Friday, December 16, 2016

Why do the Franks immigrate to Holland?

According to her diary, Anne Frank lived in Frankfurt, Germany and then moved to Holland with her family in 1933, when she was four years old. She is explicit that the family's reason for leaving Germany for Holland had to do with their being Jewish.
Anne expresses worry in her diary for family members who stayed behind in Germany and explains that two uncles were able to escape Germany for North America. Her grandmother came to Holland to live with the Franks, and she died in 1942 after an illness.
Even though the Franks had left Germany with the hopes of leaving Hitler's oppression, the anti-Jewish sentiments followed them to Holland. Despite Holland's claim to neutrality, the Germans invaded and forced the Jews living in Holland to live with Hitler's laws and conditions, limiting the freedoms of Jews.

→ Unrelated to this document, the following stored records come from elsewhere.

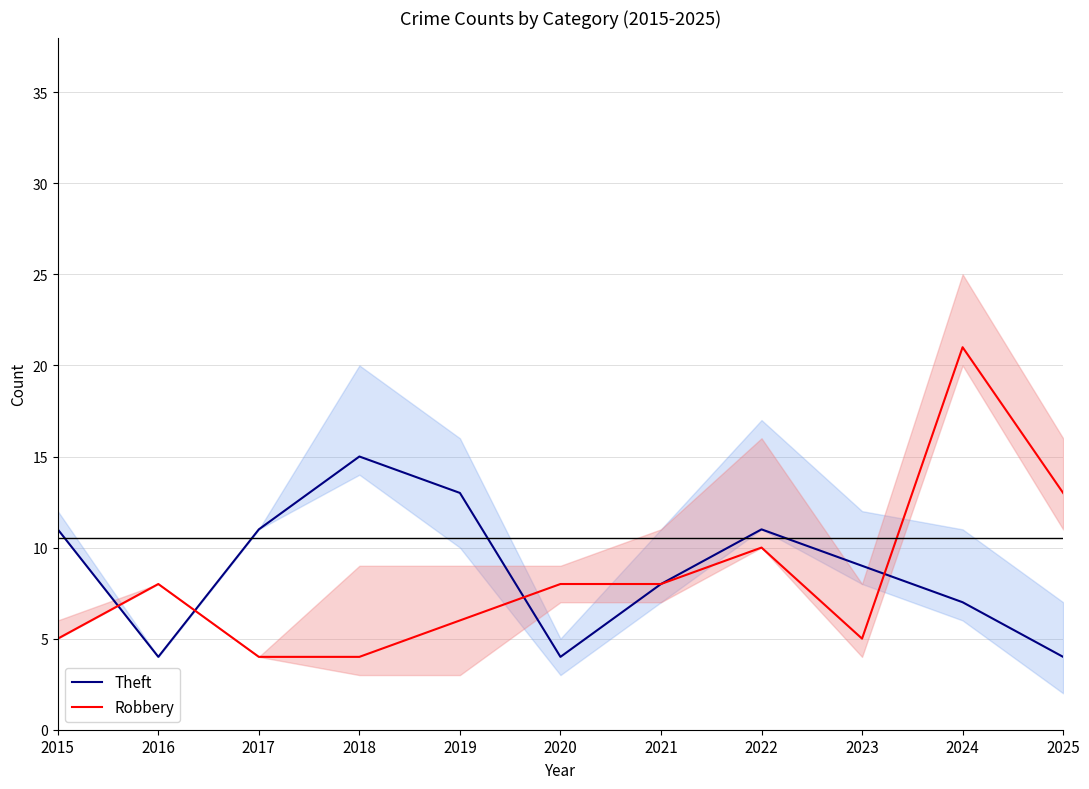

Where do Theft and Robbery first cross each other?

2015 and 2016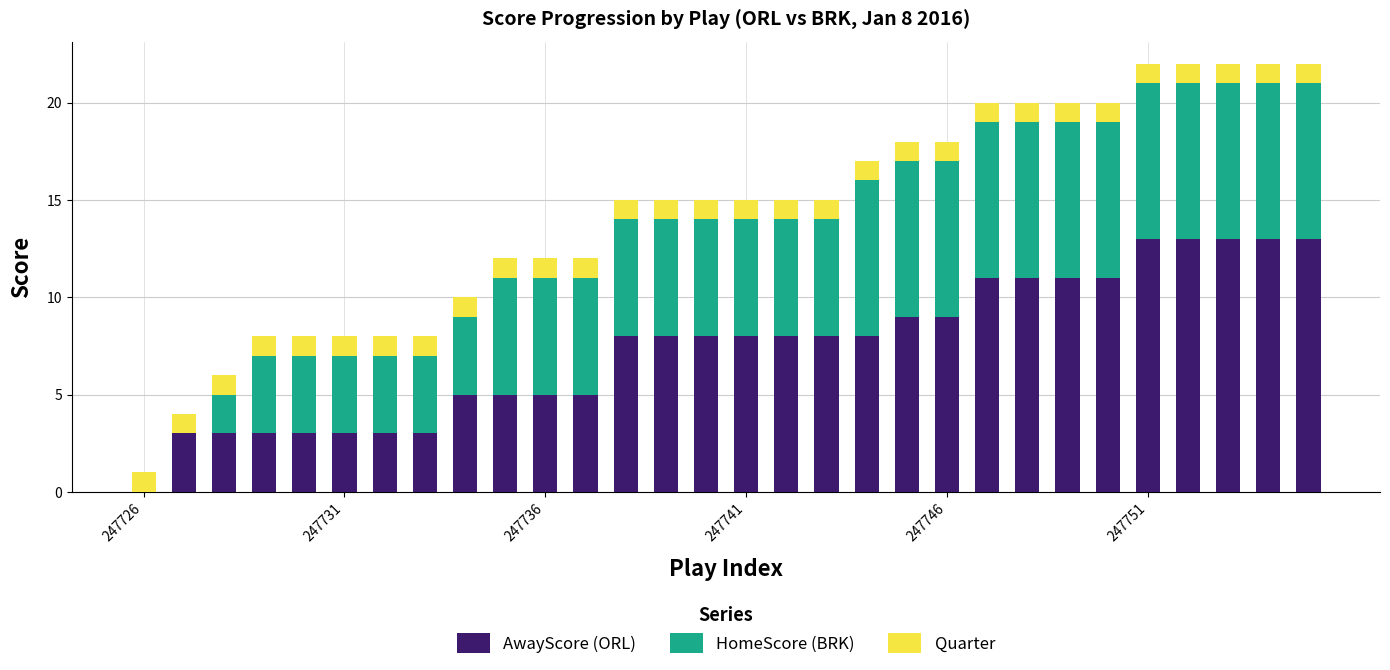

What is the sum of all AwayScore (ORL) values?

224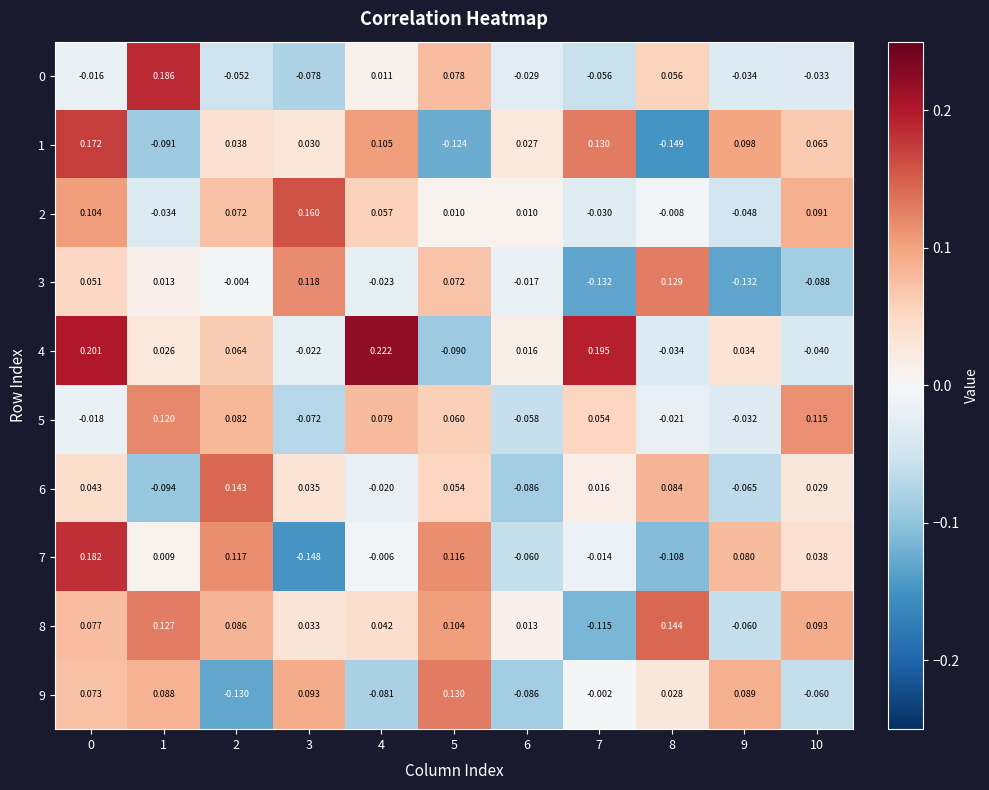

Is the value of 4 at 9 greater than the value of 7 at 10?

No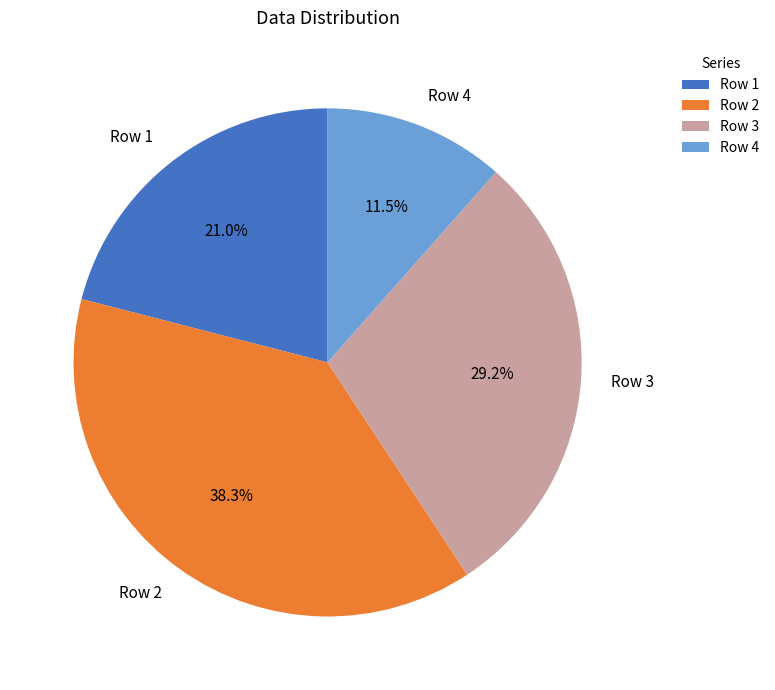

Which has a higher value, Row 1 or Row 3?

Row 3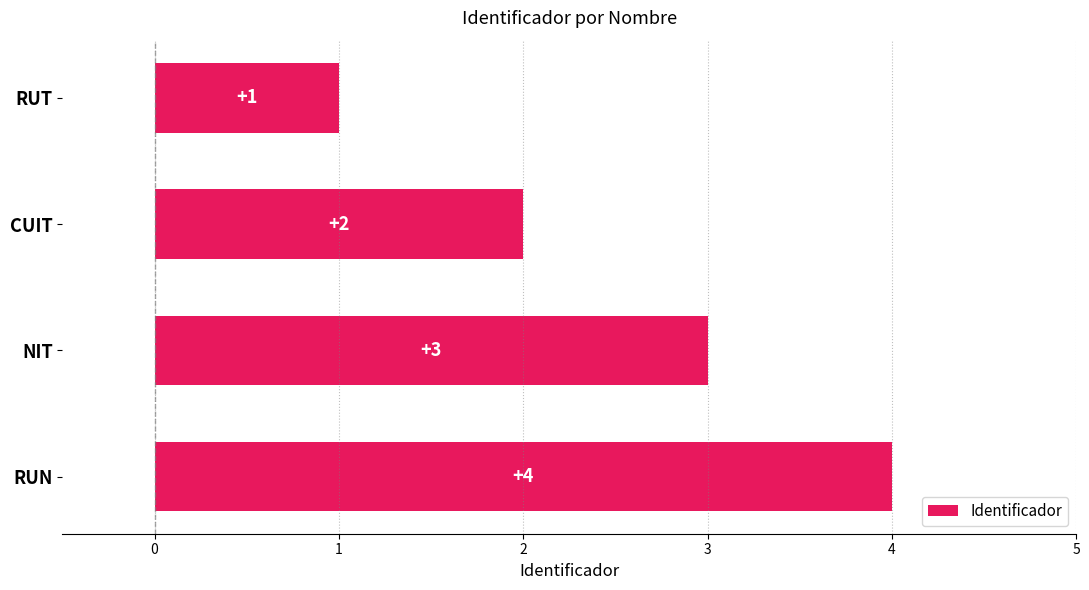

Rank the categories by value from lowest to highest.

RUT, CUIT, NIT, RUN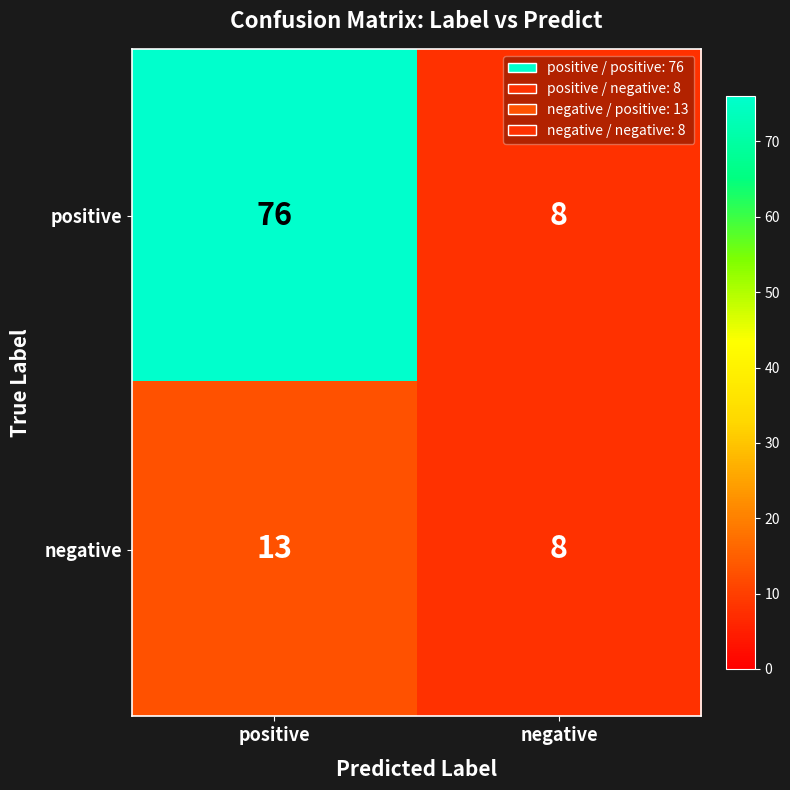

At which category is the sum across all series the highest?

positive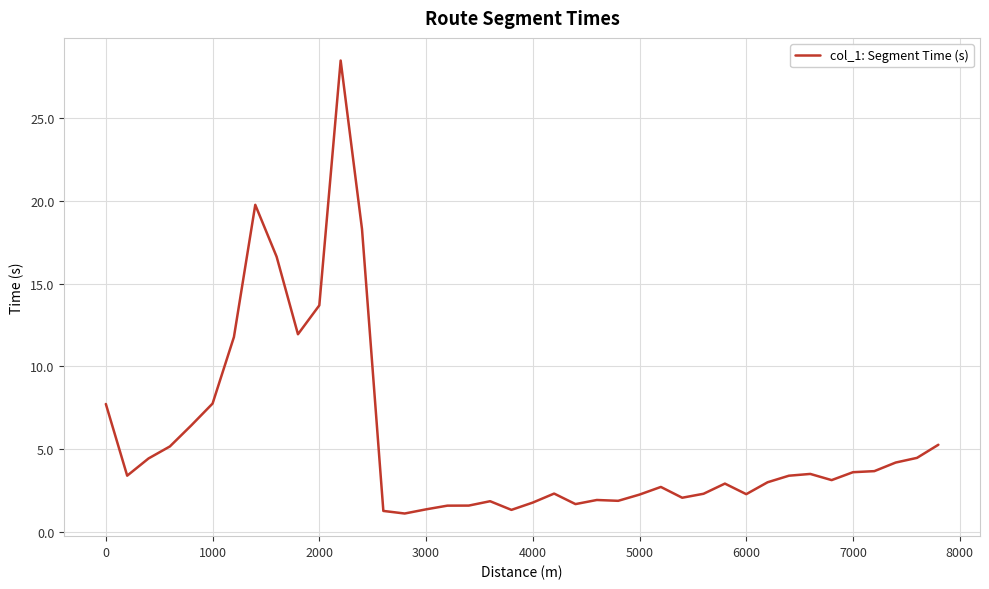

What is the average value?

5.6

The Franks were Jewish. When Adolph Hitler took power in January of 1933, he immediately began persecuting the Jews. Otto Frank, Anne's father, was unhappy to leave Germany yet knew the family had little choice but to find a new country of residence. Otto had business ties in Holland (also called the Netherlands). Otto was able to find work there as the director of a Dutch jam making company. He moved to Holland from Frankfurt in August 1933, and by 1934, the young Anne Frank and the rest of the family had followed.
Otto Frank thought the family would be safe from Nazi persecution in the Netherlands, and they were until 1940. In 1940, the Germans invaded and took over the country, and life became very hard for the Franks. They were forced into hiding, and, while in hiding, Anne wrote her famous diary.